[What you need to do]
Skip the pictures and write out, word for word, the lines below from the one with "X115090000Y-125380000D02*" through the one with "assign f4 = d3;", inclusive.

[Recorded information]

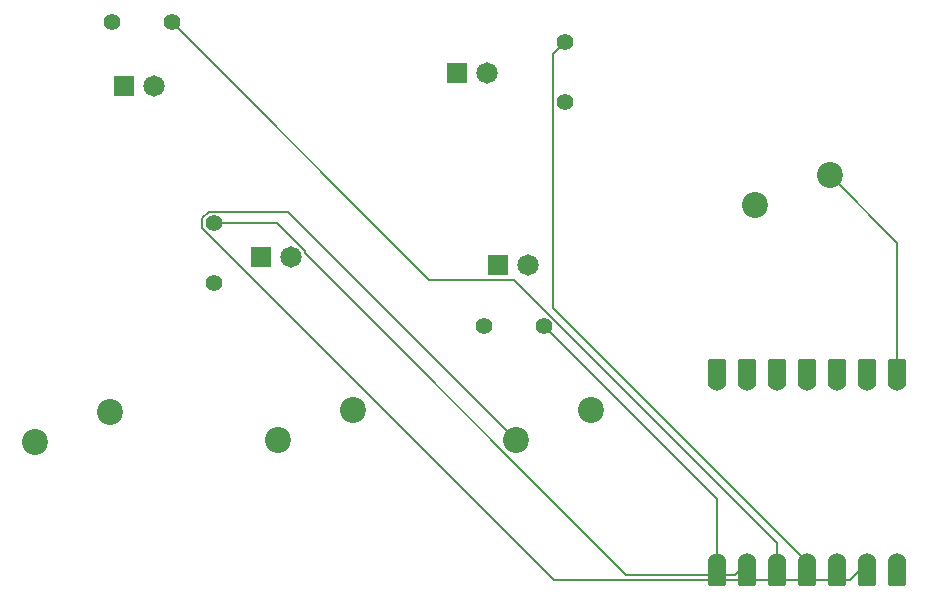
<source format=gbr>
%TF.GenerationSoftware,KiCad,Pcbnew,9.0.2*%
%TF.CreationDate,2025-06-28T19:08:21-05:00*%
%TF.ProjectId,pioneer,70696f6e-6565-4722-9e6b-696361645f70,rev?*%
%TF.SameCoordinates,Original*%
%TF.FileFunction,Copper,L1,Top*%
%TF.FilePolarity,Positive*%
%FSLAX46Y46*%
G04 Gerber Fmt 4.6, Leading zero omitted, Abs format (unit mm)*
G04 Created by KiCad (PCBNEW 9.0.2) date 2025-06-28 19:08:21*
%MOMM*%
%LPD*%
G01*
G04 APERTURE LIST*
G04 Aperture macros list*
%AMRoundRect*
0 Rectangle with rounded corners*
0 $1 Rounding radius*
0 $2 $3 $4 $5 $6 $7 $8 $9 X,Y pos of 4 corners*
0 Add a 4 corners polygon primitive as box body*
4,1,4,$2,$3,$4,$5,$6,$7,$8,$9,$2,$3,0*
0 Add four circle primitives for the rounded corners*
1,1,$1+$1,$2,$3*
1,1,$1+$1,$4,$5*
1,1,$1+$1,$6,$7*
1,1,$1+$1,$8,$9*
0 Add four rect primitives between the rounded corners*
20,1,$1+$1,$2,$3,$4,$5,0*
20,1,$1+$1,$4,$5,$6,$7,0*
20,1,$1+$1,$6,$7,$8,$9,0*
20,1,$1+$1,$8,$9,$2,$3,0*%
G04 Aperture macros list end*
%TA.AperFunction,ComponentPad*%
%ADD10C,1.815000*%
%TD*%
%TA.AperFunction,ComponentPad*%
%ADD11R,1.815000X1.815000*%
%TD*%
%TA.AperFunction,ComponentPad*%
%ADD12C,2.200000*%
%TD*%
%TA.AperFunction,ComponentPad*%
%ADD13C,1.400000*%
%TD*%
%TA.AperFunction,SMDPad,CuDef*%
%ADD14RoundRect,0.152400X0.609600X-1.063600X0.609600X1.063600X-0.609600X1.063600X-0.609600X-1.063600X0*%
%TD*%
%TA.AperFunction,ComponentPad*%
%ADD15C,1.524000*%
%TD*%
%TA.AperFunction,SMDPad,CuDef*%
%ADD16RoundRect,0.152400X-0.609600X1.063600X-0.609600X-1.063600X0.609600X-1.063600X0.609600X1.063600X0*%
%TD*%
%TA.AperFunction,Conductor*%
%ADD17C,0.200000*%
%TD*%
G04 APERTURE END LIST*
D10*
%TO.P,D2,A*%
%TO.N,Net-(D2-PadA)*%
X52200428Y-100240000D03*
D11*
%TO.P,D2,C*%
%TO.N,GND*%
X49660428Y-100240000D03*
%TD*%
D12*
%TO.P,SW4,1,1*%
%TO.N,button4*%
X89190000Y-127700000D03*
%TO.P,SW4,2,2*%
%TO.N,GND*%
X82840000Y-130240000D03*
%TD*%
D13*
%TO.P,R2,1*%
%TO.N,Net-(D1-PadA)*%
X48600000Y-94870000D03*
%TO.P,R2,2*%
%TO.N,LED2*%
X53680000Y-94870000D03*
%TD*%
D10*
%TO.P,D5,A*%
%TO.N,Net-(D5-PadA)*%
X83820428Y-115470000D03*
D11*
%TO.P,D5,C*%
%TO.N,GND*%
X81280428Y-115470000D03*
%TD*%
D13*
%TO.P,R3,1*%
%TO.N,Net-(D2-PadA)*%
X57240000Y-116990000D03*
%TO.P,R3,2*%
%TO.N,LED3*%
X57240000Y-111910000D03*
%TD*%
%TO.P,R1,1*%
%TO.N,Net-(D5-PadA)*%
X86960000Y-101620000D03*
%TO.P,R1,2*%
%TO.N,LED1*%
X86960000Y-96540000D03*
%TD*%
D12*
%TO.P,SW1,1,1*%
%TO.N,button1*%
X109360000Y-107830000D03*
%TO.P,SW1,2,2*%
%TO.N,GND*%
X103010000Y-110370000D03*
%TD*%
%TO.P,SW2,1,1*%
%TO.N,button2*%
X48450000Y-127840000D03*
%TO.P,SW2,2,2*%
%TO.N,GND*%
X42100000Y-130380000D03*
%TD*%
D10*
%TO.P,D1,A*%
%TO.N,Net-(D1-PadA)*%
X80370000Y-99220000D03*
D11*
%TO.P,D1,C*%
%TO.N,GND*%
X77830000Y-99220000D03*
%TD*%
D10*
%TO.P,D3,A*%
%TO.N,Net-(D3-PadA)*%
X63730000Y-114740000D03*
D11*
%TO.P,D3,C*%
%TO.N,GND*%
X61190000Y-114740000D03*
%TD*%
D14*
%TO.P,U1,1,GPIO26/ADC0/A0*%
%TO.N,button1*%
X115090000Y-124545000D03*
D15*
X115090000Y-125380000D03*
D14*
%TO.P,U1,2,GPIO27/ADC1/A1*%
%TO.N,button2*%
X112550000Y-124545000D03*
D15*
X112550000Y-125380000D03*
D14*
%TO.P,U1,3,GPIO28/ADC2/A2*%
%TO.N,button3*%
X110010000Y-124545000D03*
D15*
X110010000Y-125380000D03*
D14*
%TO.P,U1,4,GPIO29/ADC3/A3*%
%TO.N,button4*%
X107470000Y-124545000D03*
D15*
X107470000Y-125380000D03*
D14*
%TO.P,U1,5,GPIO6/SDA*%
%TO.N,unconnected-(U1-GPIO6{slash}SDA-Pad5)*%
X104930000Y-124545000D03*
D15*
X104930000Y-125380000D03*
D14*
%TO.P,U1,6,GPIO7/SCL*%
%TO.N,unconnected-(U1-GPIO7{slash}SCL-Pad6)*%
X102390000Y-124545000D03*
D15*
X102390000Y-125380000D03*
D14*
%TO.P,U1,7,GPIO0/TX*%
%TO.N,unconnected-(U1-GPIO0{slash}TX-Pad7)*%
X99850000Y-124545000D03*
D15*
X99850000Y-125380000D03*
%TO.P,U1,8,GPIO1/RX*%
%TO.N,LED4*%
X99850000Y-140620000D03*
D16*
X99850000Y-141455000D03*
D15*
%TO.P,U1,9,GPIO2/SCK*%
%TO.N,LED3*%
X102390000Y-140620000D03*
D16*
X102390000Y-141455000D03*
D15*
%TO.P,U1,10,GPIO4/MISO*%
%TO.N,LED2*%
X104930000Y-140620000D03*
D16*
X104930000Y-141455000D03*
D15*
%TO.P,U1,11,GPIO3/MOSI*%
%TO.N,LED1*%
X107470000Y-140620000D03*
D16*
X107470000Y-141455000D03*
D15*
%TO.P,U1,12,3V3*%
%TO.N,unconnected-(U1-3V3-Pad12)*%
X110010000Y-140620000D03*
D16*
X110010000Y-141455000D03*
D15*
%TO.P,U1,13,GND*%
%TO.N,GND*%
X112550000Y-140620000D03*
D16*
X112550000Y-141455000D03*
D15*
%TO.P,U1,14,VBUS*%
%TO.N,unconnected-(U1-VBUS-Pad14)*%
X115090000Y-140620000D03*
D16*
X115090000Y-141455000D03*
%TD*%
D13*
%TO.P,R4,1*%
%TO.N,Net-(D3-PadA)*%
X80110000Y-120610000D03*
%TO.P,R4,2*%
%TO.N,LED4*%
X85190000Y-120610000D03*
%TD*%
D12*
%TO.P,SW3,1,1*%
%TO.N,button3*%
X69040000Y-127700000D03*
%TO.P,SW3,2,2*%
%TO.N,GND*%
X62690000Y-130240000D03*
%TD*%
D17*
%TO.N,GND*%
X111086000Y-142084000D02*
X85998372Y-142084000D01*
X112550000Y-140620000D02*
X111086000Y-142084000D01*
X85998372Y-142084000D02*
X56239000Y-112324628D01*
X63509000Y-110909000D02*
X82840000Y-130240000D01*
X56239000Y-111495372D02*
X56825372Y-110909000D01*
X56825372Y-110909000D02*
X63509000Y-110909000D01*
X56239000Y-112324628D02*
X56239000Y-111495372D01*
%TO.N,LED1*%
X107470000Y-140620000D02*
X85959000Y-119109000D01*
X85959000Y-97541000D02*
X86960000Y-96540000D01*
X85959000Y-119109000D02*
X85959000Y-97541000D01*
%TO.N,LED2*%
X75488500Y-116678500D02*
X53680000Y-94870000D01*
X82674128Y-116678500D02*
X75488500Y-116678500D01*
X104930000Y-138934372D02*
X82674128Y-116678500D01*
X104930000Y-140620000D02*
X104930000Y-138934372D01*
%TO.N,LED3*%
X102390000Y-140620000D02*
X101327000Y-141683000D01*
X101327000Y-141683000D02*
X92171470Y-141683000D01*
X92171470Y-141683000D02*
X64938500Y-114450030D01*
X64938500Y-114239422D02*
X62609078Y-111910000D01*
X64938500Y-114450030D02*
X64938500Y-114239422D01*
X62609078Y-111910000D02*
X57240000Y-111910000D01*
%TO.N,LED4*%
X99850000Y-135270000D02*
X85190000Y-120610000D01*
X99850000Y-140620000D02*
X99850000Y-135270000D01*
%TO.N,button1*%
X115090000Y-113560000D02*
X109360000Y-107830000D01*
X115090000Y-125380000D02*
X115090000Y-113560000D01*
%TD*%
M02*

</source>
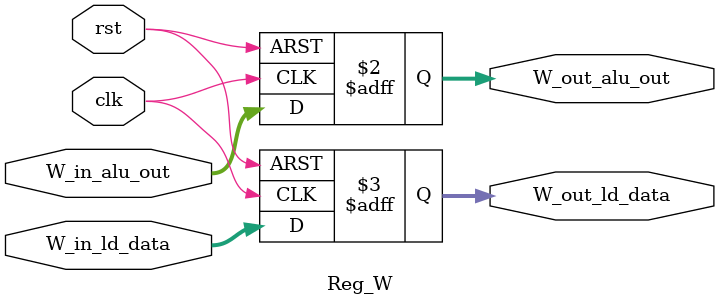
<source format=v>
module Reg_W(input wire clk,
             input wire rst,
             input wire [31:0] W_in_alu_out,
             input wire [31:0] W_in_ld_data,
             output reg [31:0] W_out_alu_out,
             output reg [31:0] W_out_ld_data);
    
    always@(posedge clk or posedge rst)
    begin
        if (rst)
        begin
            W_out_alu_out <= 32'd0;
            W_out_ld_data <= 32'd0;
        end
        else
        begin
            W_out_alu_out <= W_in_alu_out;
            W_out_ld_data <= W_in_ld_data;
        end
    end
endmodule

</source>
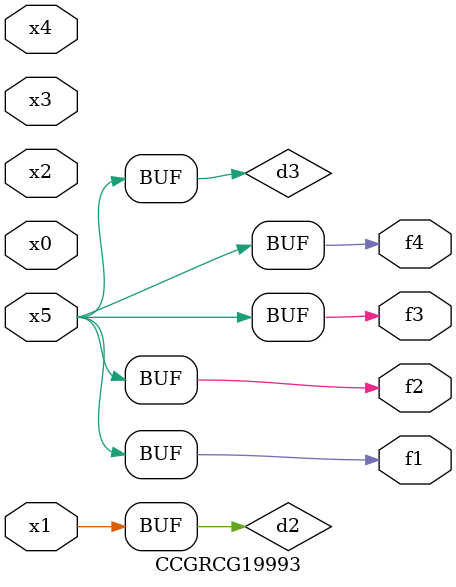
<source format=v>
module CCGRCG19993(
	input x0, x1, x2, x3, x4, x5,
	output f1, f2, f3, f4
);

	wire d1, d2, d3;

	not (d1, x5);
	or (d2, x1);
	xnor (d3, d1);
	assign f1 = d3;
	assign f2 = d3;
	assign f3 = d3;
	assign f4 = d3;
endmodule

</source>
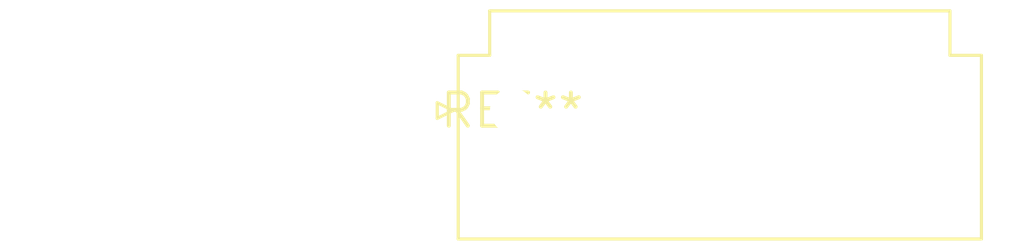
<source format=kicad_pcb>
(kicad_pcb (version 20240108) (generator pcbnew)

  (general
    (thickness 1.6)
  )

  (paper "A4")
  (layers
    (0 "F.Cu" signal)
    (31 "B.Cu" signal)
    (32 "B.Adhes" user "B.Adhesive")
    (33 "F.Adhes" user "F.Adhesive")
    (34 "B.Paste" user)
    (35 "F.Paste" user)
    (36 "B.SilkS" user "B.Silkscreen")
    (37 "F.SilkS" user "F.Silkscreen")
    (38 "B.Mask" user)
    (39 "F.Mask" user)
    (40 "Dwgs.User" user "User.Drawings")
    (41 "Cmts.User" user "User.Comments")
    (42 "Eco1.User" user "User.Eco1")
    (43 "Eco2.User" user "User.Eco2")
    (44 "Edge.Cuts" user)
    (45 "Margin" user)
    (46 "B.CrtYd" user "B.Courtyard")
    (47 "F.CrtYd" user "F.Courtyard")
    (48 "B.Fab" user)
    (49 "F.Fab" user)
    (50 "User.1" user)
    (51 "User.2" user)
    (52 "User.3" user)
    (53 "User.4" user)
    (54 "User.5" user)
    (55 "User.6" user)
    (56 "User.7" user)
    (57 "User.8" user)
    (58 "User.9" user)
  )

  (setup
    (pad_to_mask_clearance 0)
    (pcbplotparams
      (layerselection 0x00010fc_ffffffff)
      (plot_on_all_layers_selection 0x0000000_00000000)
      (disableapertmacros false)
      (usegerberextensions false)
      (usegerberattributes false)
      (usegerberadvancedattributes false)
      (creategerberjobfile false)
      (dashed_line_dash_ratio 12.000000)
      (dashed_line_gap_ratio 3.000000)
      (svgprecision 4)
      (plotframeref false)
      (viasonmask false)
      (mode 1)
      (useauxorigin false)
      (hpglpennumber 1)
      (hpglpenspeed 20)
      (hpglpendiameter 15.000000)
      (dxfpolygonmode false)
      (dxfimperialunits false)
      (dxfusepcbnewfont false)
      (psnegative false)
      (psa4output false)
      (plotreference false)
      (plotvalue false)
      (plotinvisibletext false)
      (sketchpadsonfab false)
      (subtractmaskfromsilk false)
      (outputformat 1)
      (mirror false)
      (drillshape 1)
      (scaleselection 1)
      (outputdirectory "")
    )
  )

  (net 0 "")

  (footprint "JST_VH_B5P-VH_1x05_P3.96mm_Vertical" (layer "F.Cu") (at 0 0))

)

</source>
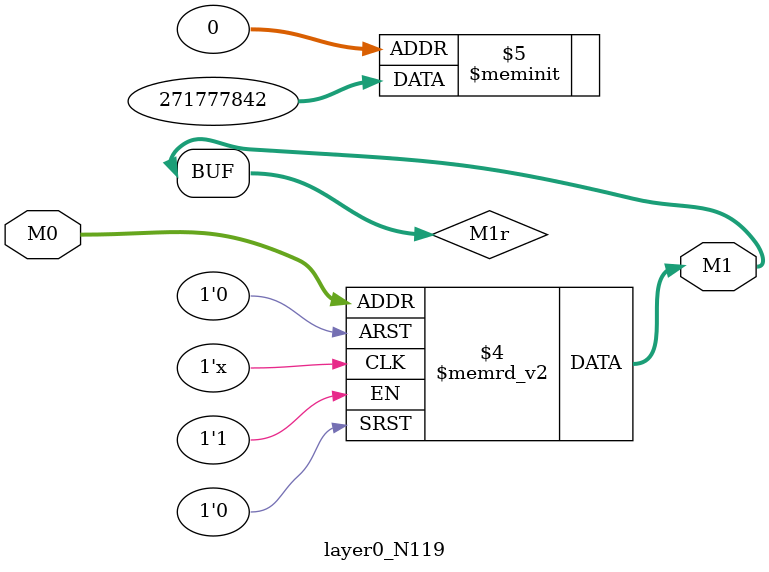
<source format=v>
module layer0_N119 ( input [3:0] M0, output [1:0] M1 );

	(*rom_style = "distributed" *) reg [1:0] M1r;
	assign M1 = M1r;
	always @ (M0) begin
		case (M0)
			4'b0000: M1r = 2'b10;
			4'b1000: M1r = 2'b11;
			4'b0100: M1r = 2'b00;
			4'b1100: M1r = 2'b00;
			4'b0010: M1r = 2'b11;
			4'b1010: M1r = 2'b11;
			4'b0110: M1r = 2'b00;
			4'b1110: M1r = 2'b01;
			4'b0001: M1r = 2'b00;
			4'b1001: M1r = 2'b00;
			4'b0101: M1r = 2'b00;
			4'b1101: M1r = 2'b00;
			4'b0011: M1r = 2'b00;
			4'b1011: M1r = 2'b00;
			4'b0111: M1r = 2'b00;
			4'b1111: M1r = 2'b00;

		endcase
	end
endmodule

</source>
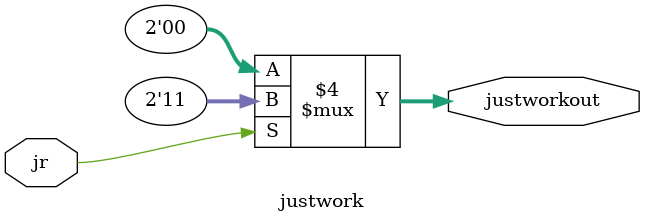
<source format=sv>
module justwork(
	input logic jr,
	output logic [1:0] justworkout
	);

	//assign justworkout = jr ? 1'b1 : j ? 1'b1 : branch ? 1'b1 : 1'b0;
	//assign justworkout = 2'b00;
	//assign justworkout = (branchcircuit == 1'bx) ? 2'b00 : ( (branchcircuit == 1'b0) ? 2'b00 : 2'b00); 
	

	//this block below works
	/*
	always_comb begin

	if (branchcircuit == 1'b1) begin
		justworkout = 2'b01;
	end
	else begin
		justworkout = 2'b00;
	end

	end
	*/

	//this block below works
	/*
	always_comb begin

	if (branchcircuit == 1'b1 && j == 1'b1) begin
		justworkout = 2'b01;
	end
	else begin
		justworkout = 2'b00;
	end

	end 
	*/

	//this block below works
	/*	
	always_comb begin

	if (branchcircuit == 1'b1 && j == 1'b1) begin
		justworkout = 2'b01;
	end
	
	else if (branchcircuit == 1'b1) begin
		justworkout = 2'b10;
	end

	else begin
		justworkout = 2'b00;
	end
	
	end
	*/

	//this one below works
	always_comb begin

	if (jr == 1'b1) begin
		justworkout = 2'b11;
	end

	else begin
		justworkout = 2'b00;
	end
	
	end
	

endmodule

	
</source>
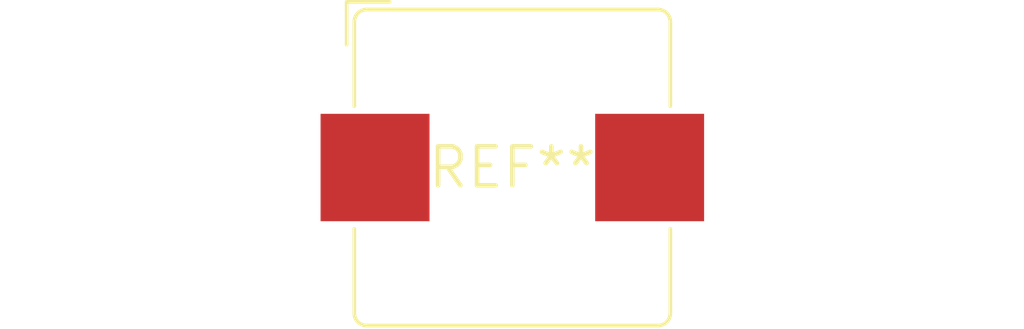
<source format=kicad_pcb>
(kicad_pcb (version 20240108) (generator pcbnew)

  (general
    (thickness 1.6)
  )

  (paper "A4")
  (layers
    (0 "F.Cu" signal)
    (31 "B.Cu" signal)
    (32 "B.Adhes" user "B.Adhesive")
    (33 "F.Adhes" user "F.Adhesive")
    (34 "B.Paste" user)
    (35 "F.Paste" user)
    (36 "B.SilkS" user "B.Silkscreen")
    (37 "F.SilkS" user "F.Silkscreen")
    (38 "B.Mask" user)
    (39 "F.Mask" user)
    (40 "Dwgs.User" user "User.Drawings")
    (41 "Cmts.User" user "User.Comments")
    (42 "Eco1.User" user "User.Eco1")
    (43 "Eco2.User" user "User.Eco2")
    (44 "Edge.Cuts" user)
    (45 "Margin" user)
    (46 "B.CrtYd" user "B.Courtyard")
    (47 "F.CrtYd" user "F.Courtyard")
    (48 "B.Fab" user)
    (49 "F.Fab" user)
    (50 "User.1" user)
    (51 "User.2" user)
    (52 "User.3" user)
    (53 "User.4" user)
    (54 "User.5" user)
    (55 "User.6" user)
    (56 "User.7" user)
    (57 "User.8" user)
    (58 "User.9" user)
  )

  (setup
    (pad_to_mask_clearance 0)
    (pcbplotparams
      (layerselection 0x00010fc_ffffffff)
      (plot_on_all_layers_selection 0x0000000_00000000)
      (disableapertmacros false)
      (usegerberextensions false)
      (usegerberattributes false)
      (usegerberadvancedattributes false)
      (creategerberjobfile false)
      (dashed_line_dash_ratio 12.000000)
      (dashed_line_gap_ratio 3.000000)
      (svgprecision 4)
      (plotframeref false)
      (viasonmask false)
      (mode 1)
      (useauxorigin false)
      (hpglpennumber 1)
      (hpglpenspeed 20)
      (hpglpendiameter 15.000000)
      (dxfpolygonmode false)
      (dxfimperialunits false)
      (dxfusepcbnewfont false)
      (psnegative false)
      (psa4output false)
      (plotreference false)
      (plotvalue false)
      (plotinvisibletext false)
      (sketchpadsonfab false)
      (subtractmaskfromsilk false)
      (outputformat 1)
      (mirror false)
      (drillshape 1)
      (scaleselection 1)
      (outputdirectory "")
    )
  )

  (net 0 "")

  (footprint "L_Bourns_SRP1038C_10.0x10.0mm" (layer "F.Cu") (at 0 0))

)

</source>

[Solution for this exercise]
X115090000Y-125380000D02*
X115090000Y-113560000D01*
%TD*%
M02*

</source>
<source format=v>
module Reg_W(input wire clk,
             input wire rst,
             input wire [31:0] W_in_alu_out,
             input wire [31:0] W_in_ld_data,
             output reg [31:0] W_out_alu_out,
             output reg [31:0] W_out_ld_data);
    
    always@(posedge clk or posedge rst)
    begin
        if (rst)
        begin
            W_out_alu_out <= 32'd0;
            W_out_ld_data <= 32'd0;
        end
        else
        begin
            W_out_alu_out <= W_in_alu_out;
            W_out_ld_data <= W_in_ld_data;
        end
    end
endmodule

</source>
<source format=v>
module CCGRCG19993(
	input x0, x1, x2, x3, x4, x5,
	output f1, f2, f3, f4
);

	wire d1, d2, d3;

	not (d1, x5);
	or (d2, x1);
	xnor (d3, d1);
	assign f1 = d3;
	assign f2 = d3;
	assign f3 = d3;
	assign f4 = d3;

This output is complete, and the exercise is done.